EXERCISE DETAILS: The word "Podnikání" occurs in some lines of the data. Return each such line.

[[ EXERCISE DATA open ]]

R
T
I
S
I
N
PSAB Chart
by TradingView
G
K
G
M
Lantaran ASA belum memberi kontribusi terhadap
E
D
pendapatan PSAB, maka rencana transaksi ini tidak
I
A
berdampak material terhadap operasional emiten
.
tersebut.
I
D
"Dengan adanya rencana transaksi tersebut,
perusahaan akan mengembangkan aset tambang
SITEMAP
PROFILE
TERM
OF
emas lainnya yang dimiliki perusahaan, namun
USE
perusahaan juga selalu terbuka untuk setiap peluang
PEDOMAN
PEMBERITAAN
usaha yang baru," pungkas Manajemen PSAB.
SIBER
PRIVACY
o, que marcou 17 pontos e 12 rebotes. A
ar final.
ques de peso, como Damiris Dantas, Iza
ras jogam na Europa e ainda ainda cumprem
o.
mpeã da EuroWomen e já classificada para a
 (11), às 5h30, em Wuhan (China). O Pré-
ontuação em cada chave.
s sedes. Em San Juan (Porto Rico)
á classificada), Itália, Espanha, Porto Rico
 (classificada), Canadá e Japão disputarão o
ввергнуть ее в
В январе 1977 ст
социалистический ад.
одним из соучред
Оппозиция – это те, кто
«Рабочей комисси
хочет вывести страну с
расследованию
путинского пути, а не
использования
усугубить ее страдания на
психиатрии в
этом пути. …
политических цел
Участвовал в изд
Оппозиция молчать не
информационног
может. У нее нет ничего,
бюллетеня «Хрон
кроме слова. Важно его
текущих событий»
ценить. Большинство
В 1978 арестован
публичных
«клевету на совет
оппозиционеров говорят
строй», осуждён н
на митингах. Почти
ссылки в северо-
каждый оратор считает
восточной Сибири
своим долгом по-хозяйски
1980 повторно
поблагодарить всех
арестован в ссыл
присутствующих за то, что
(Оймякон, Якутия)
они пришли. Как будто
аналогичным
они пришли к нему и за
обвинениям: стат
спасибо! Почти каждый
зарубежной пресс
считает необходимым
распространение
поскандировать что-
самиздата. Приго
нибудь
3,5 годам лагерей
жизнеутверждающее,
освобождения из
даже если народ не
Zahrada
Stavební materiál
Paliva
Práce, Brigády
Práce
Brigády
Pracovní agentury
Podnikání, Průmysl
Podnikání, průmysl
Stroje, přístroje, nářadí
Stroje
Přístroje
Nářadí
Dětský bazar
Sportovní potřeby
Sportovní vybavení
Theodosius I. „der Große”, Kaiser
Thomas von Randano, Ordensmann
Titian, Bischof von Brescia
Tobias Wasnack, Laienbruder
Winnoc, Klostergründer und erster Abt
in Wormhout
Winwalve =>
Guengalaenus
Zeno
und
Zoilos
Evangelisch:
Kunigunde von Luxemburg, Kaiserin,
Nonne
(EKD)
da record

[[ EXERCISE DATA closed ]]

SOLUTION TO THIS TASK:
Podnikání, Průmysl
Podnikání, průmysl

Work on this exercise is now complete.